*Aim of the exercise*:
Please state how many lines in the records below contain the word "приложения"; the number alone is the answer.

(Supplied records begins)

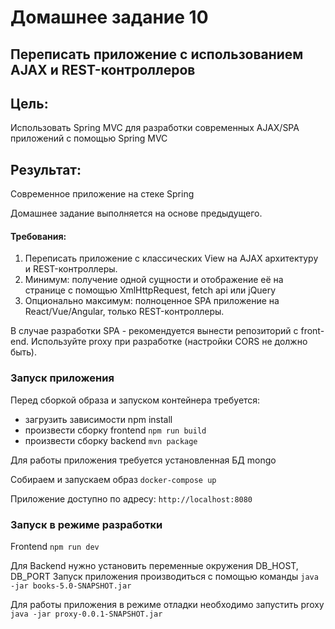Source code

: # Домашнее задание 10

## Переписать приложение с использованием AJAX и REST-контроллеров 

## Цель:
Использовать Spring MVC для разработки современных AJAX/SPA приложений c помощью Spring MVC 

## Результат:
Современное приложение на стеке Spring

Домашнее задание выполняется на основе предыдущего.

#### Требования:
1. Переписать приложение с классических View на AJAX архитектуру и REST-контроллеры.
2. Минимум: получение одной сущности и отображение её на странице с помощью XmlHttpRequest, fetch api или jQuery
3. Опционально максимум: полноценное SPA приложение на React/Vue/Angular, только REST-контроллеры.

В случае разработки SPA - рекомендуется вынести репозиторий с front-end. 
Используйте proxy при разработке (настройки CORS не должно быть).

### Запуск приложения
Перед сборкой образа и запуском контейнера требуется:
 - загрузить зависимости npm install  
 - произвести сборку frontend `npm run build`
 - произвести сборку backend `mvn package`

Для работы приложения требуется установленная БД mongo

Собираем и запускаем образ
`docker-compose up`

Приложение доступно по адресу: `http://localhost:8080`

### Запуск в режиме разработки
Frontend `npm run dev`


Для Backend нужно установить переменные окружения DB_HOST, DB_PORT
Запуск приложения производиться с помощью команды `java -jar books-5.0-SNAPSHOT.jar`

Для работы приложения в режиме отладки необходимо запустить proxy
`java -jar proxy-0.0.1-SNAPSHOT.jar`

(Supplied records ends)

*Reply*:
4